▶ **Stated goal**:
According to the passage below on inequality in Brazil, what percentage of the rural population was estimated to live in extreme poverty in 1990?

>> start Document extract

During the postwar period, income concentration and regional disequilibrium
did not change significantly despite numerous government policies
aimed at greater equity. Poverty was widespread, reaching the lowest
levels in the rural parts of the Northeast, but also including pockets
of urban poverty in the largest cities in the developed regions.
In 1990 the number of indigents suffering from extreme poverty (see
Glossary) was estimated to be at least 32 million, about one-fifth
of the country's total population. This included an estimated 9.6
percent of the residents of metropolitan areas, 18.4 percent of
the population of other urban areas, and 42.8 percent of the rural
population.
Socioeconomic inequality involves subtle forms of residential,
educational, and workplace discrimination, in such ways that members
of distinct socioeconomic strata tend to live, work, and circulate
in different settings. The well-to-do live in chic neighborhoods,
usually centrally located, go to private schools, drive or ride
in cars, and shop at malls. The urban poor live in favelas or distant
housing projects, take long bus trips to work, go to public schools
or drop out, and shop at smaller supermarkets or local shops. The
rural poor in the country's interior are practically invisible to
the urban upper and middle classes.
Despite such social segregation, class solidarity is not strong.
Instead of horizontal class ties, numerous cross-cutting vertical
relationships involve personal dependence on individuals who have
more property and prestige. Given the circumstances, these relationships
of clientelism and paternalism are advantageous for both patrons
and clients. Because of the lack of effective government services
and real possibilities for class action, the poor have few alternatives
but to seek the protection of patrons. The traditional rural forms
of patronage have been described as colonelism (coronelismo --see
Glossary), referring to the fact that rural bosses often had military
titles (see The Old or First Republic, 1889-1930, ch. 1). Among
other things, colonels (coronéis ) used their influence over
their clientele for electoral purposes. Such vertical interpersonal
ties continue to be stronger in rural areas, especially in the Northeast,
but they also persist in other forms in urban settings and at various
levels of the socioeconomic scale. Even members of the modern middle
class tend to have lower-income persons or families dependent on
them for such things as domestic employment and economic or health
emergencies. They, in turn, seek help from powerful friends and
relatives.
Contrary to dualistic stereotypes of Latin American societies,
Brazilian class structure cannot be reduced to a wealthy landed
elite versus masses of poor peasants and workers. The middle sectors
or classes have been significant at least since the nineteenth century.

>> end Document extract
>> start Data rows

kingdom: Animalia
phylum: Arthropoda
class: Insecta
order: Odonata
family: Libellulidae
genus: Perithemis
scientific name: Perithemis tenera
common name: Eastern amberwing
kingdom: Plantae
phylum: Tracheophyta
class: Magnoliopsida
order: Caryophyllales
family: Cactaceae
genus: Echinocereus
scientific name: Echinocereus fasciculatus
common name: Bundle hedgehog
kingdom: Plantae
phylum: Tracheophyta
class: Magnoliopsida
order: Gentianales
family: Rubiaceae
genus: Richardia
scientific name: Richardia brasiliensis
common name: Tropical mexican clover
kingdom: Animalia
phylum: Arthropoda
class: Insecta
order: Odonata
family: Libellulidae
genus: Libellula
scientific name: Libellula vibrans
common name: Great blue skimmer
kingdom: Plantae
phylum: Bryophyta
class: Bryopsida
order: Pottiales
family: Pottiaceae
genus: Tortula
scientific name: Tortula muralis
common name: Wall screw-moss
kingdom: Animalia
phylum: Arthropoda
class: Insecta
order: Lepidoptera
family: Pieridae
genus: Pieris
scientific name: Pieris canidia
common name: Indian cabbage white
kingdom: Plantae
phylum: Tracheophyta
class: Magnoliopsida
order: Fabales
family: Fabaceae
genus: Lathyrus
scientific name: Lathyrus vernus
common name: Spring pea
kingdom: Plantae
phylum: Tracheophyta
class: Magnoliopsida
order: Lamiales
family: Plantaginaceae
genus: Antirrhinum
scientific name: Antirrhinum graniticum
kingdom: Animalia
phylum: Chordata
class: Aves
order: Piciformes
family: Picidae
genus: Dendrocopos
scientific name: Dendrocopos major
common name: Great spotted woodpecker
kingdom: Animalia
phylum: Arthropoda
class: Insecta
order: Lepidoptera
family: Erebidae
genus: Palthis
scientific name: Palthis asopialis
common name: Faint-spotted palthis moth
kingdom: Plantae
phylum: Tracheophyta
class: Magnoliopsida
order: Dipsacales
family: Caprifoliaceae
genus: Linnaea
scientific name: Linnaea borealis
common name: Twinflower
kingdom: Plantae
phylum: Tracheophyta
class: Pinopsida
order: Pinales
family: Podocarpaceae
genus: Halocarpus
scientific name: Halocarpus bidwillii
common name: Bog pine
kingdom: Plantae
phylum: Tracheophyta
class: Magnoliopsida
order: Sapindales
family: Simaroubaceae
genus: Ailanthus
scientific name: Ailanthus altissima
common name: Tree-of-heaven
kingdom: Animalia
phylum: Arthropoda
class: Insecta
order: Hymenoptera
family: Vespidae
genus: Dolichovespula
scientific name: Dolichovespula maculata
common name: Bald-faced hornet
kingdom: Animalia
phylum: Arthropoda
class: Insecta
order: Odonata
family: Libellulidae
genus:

>> end Data rows

▶ **Response to this task**:
42.8 percent